In the mellow light of the Chinese room, the man’s shadow spread across the thickly-rugged floor. He turned around to study every feature of the room. He inspected each article, but touched nothing.
He gazed carefully at the bronze image of Chong; that silent, glaring idol from far-off Cathay. The figure was hideous; its arms and legs were thin carvings. The fingers of its bronze hands were long-nailed talons.
The sculptor who had perpetrated that image must have been governed by a morbid imagination, for it looked like no creature that had ever lived.
The man in black went to the Chinese chair. It aroused his curiosity. It was built like a throne, with a broad seat and solid, upright arms.
The man placed his gloved hands on the arms of the chair. His fingers found two buttons. He pressed them.

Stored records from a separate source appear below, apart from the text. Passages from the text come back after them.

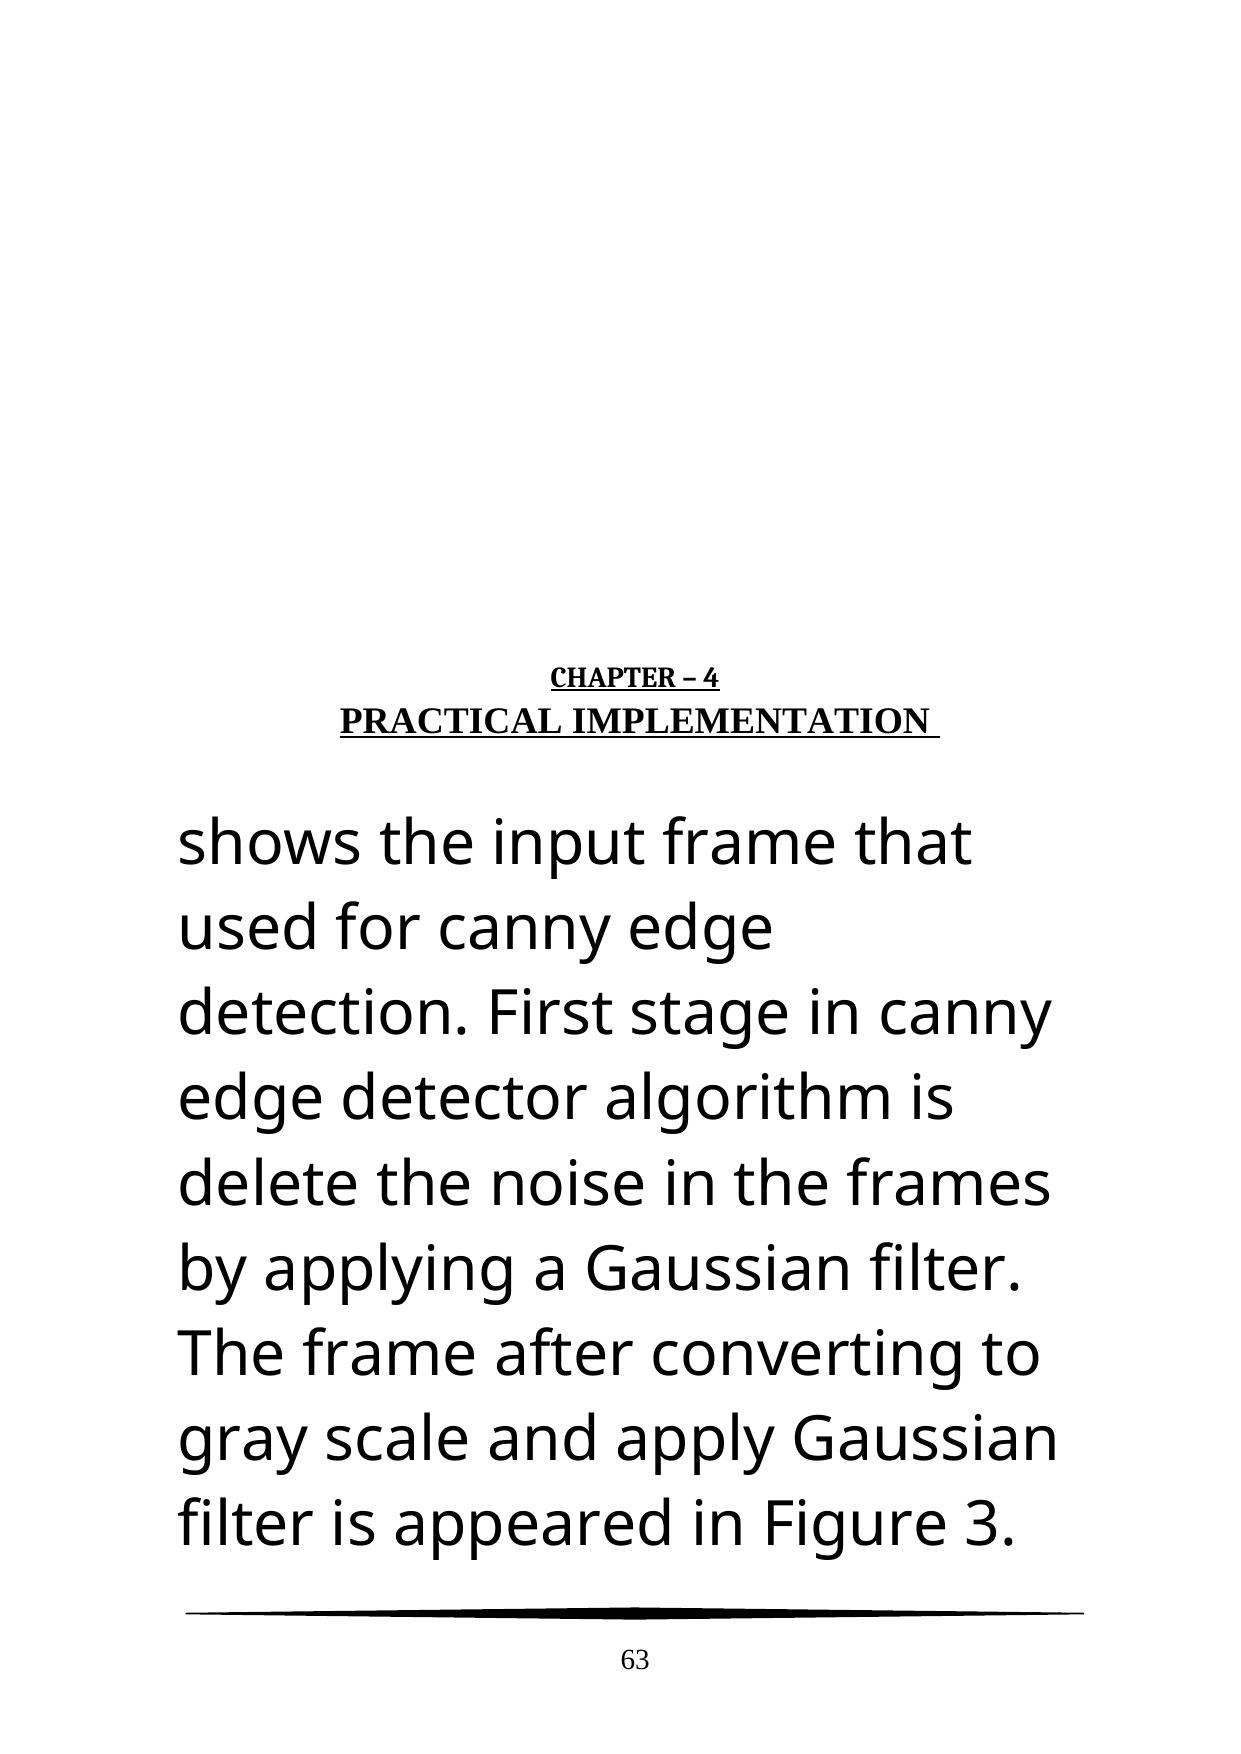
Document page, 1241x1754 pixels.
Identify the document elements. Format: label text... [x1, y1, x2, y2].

text The frame after converting to gray scale and apply Gaussian [177, 1308, 1092, 1478]
text shows the input frame that used for canny edge [177, 798, 1092, 968]
text CHAPTER – 4 [177, 661, 1092, 694]
text detection. First stage in canny edge detector algorithm is [177, 968, 1092, 1138]
text PRACTICAL IMPLEMENTATION [177, 698, 1092, 742]
text delete the noise in the frames by applying a Gaussian filter. [177, 1138, 1092, 1308]
text filter is appeared in Figure 3. [177, 1478, 1092, 1564]
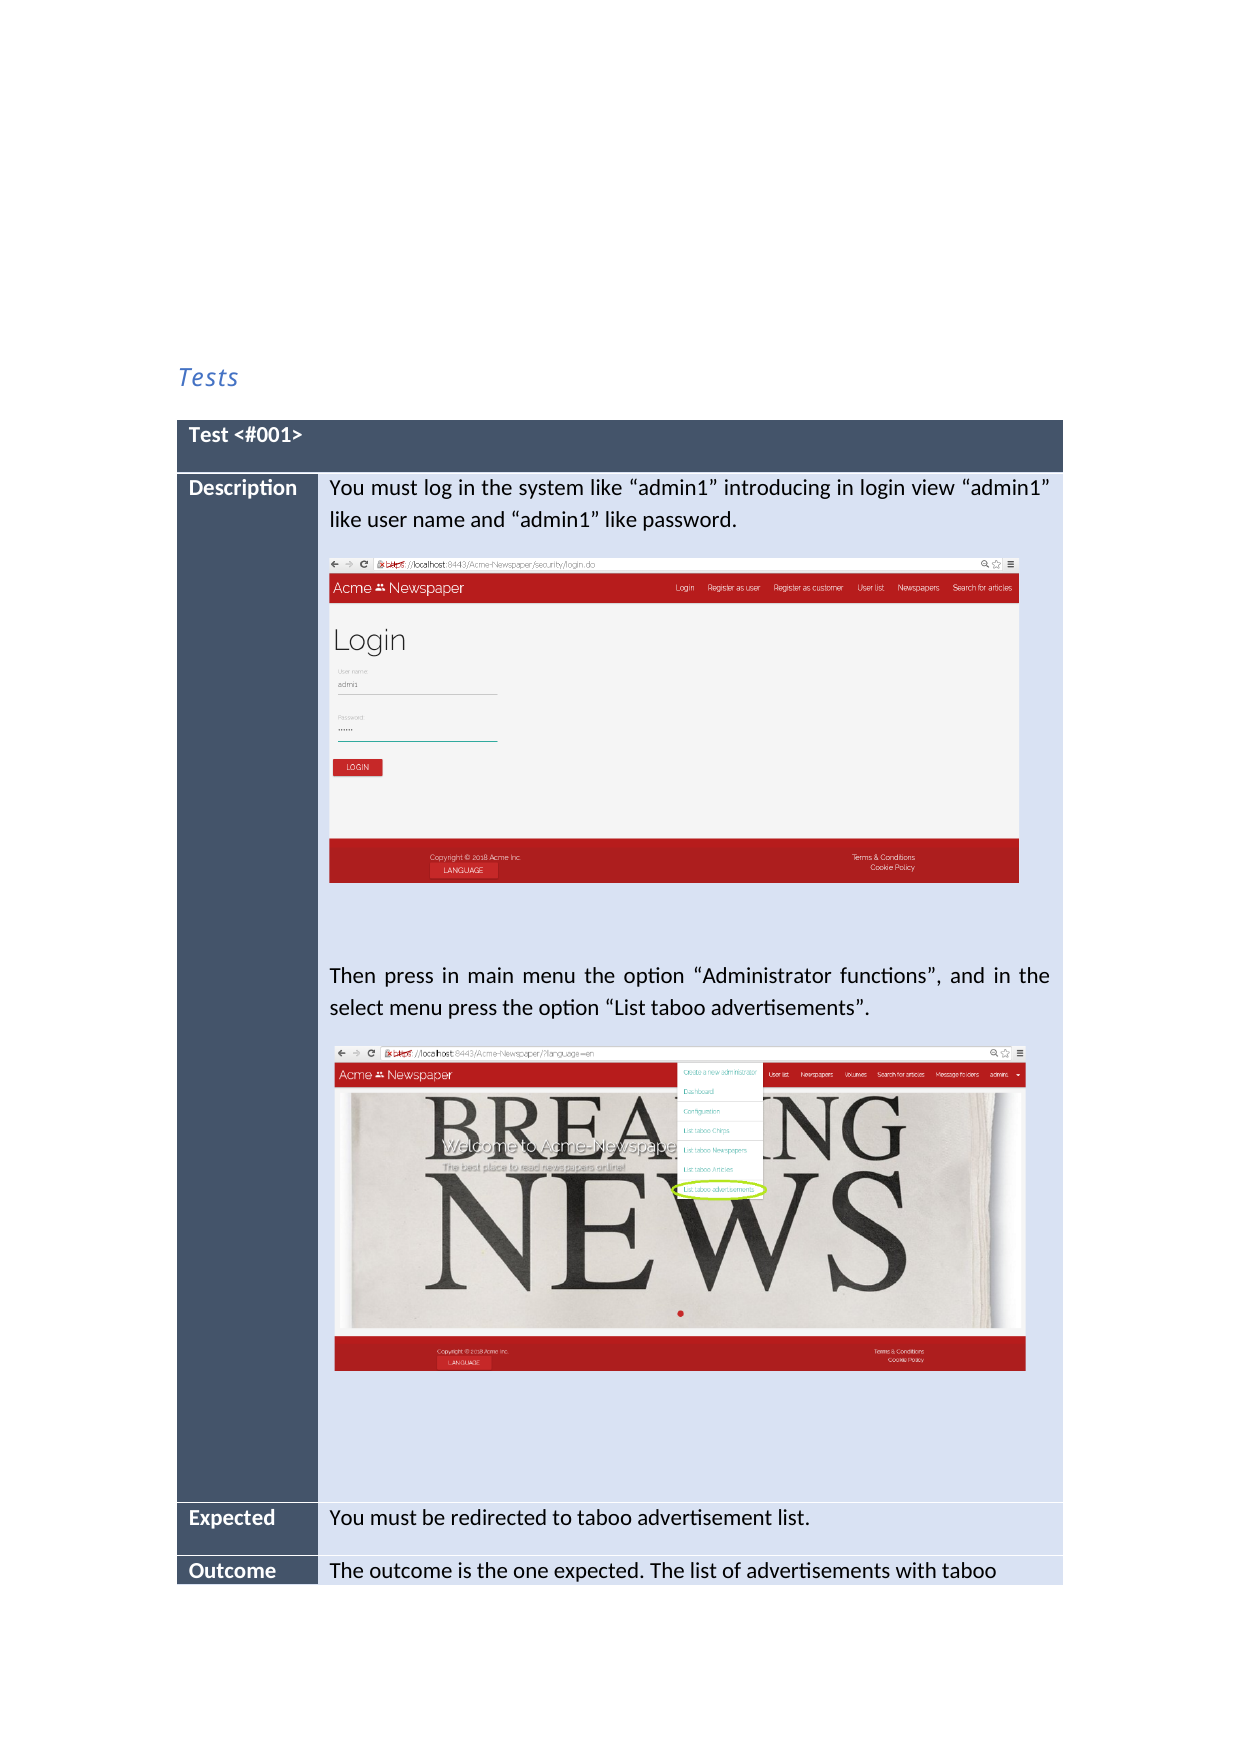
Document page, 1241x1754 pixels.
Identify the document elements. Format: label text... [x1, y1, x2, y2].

subtitle Tests [177, 360, 1063, 394]
table_cell Description [177, 474, 318, 1502]
picture [334, 1046, 1026, 1371]
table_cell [318, 1556, 1063, 1584]
table_cell You must log in the system like “admin1” introducing in login view “admin1” like user name and “admin1” like password. Then press in main menu the option “Administrator functions”, and in the select menu press the option “List taboo advertisements”. [318, 474, 1063, 1502]
picture [329, 558, 1020, 883]
table_header Test <#001> [177, 420, 1063, 472]
table_cell Outcome [177, 1556, 318, 1584]
table_cell You must be redirected to taboo advertisement list. [318, 1503, 1063, 1555]
table_cell Expected [177, 1503, 318, 1555]
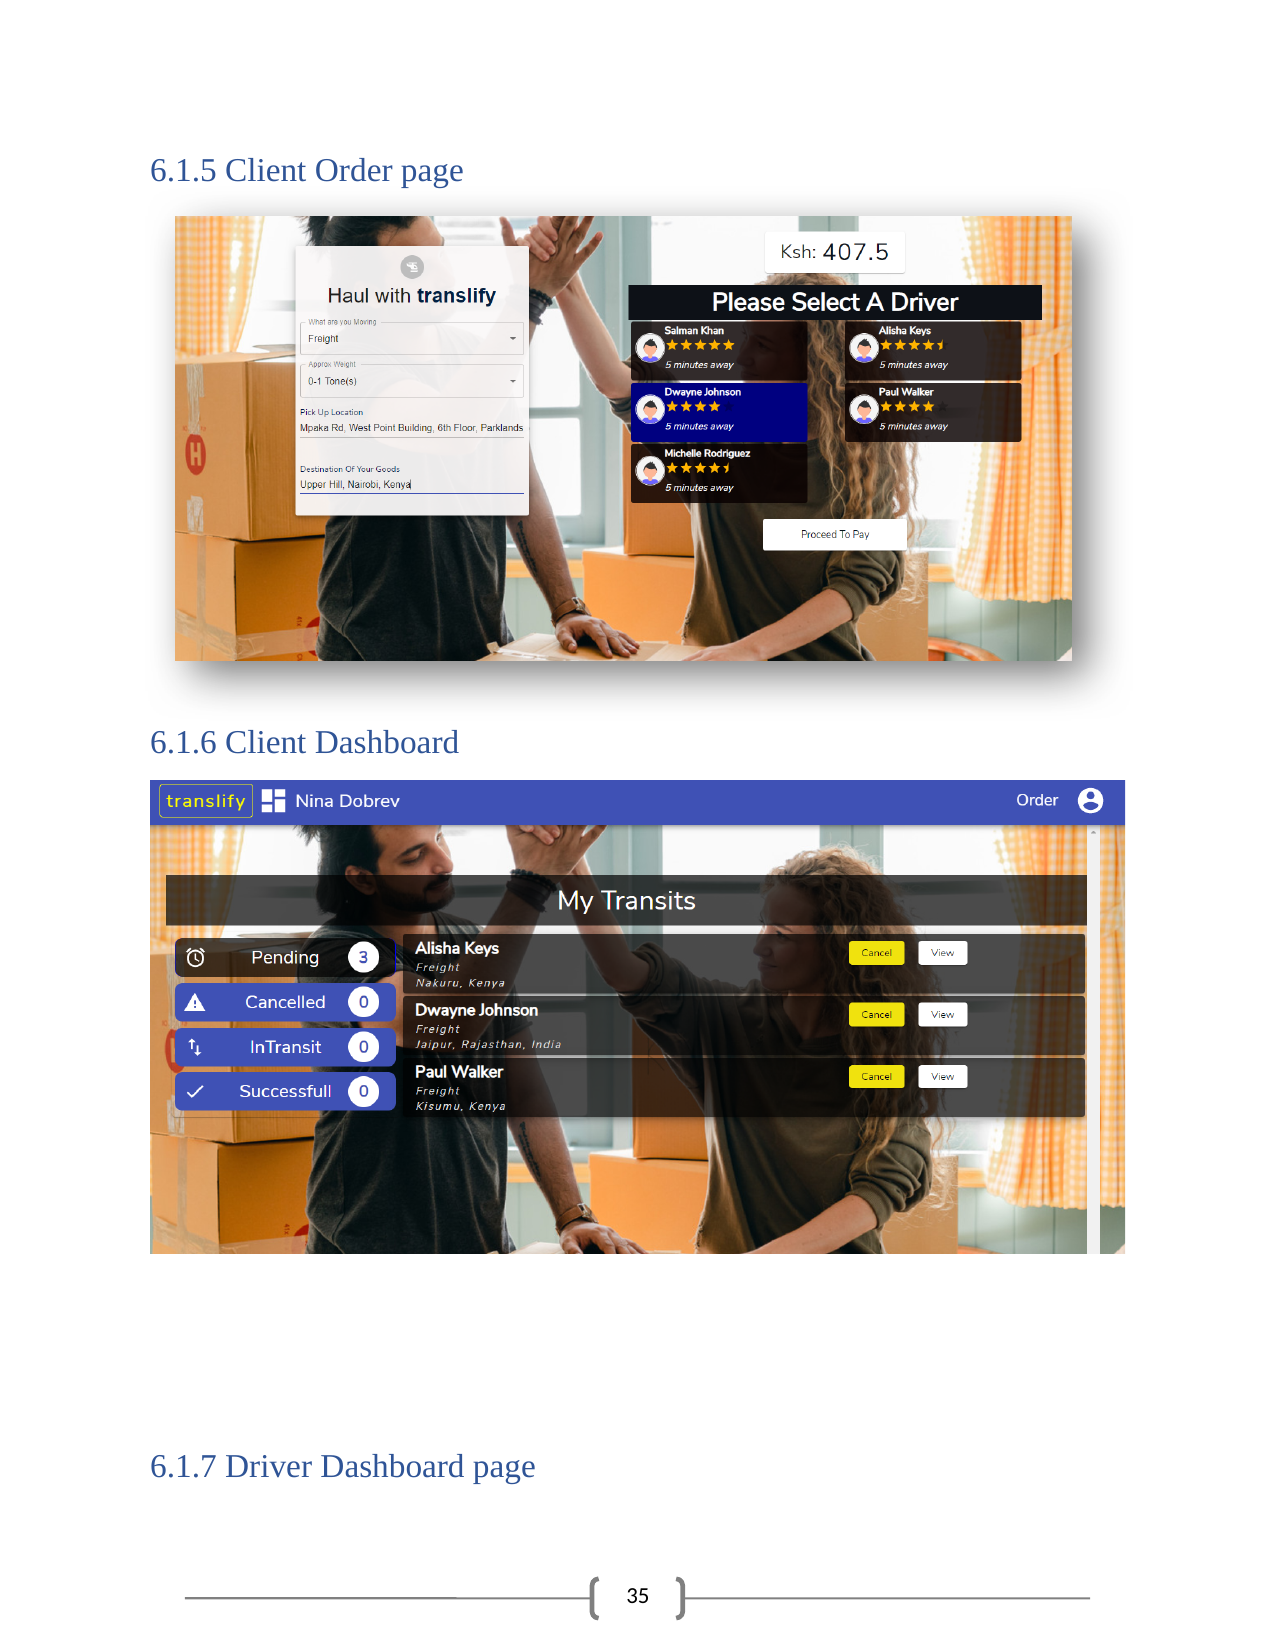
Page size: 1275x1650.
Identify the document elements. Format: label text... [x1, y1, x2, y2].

text 6.1.6 Client Dashboard [150, 191, 1125, 761]
text 6.1.5 Client Order page [150, 150, 1125, 188]
picture [150, 780, 1125, 1254]
picture [175, 216, 1072, 661]
text 6.1.7 Driver Dashboard page [150, 1446, 1125, 1484]
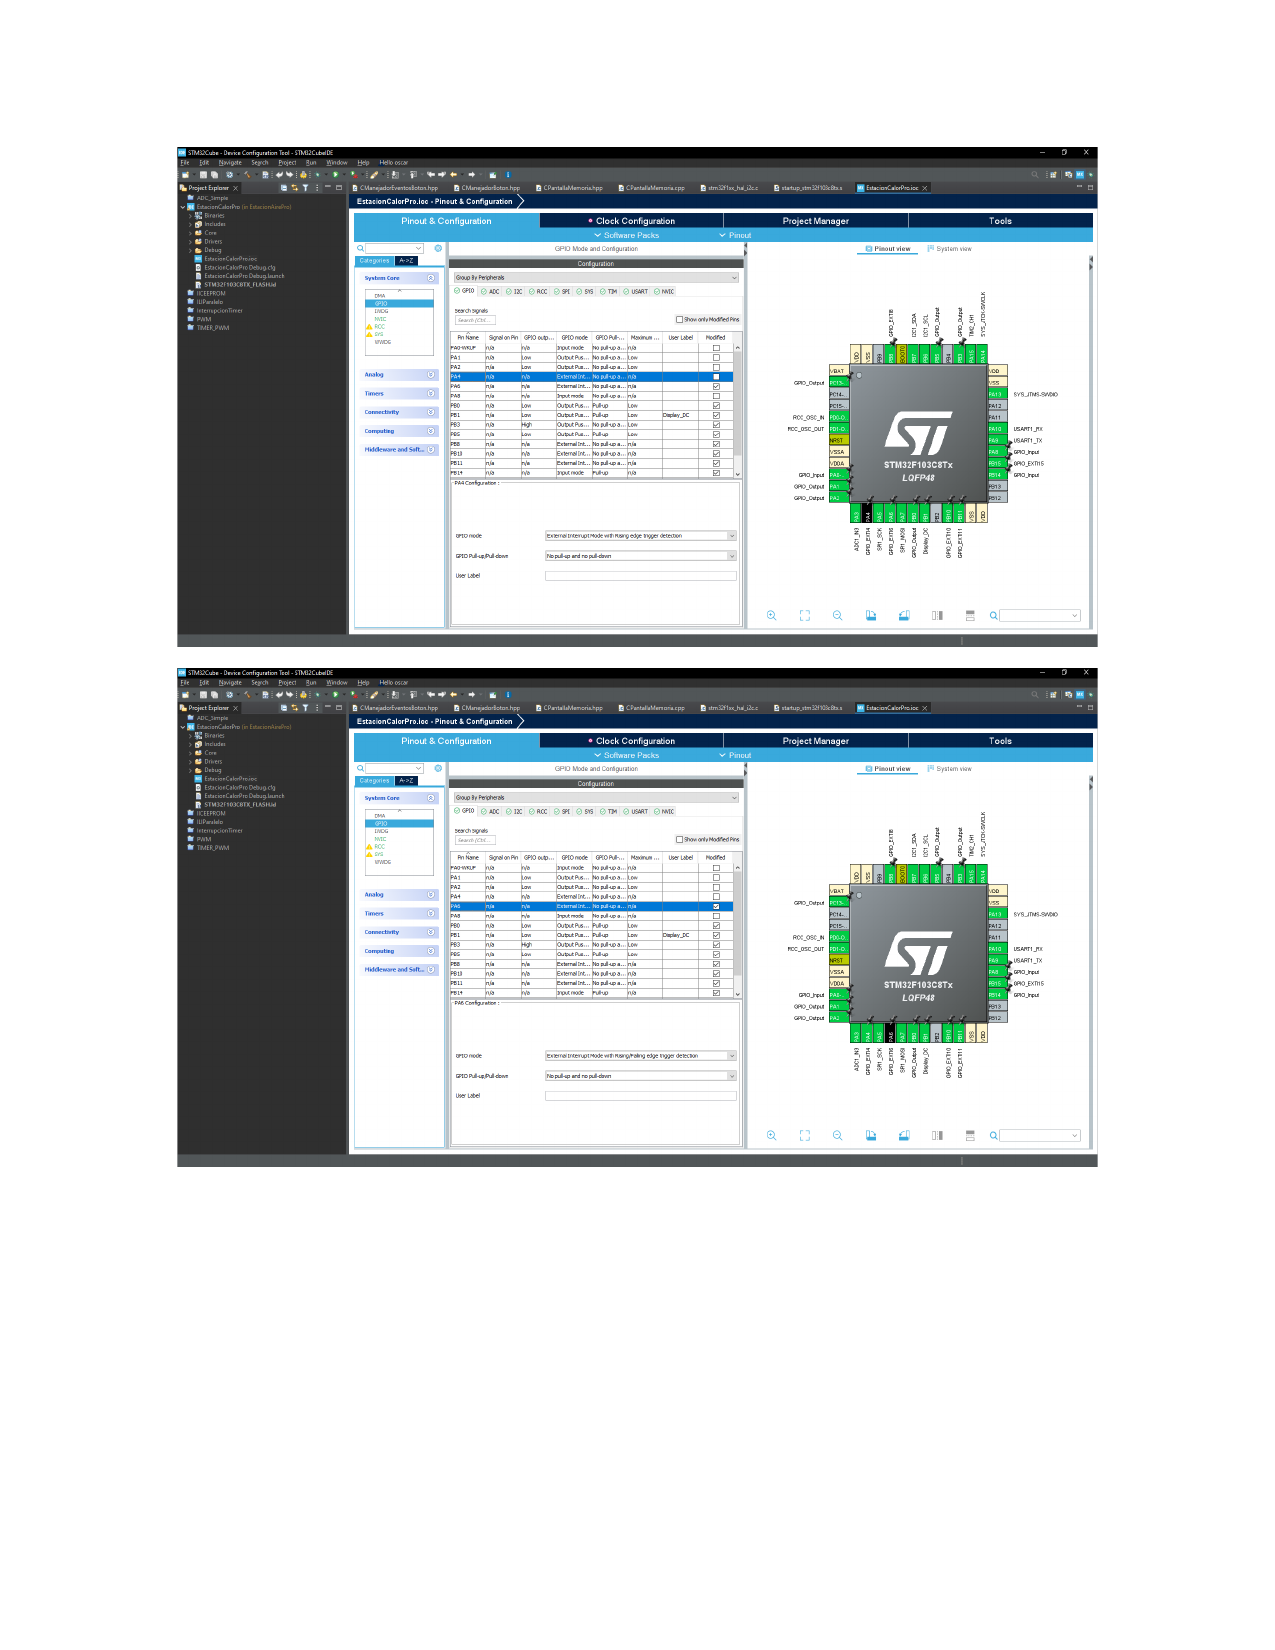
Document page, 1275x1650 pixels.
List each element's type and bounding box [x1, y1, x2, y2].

picture [177, 147, 1098, 647]
picture [177, 668, 1098, 1167]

With a smooth mechanical motion, the seat of the chair broke in half. Both portions dropped. At the same instant, a cloud of steamlike smoke arose and enveloped the black-clad man.
His eyes caught a full view of a room below, where a springy net was set to catch a falling body. Then two panels fell from the arms of the chair. They formed a new seat to replace the one that had dropped.
The secret of Doctor Palermo’s mysterious disappearance was revealed!
Covered by the rising smoke, Palermo had dropped from view and the heavy Oriental chair had become an apparently solid structure. Evidently the room below communicated with the small elevator shaft up which Palermo had risen on that eventful evening.
The investigator made a short further inspection. He stepped out on the roof, which seemed very large in the darkness, its further rail showing white at the opposite end of the building. The penthouse was at one end of the apartment house.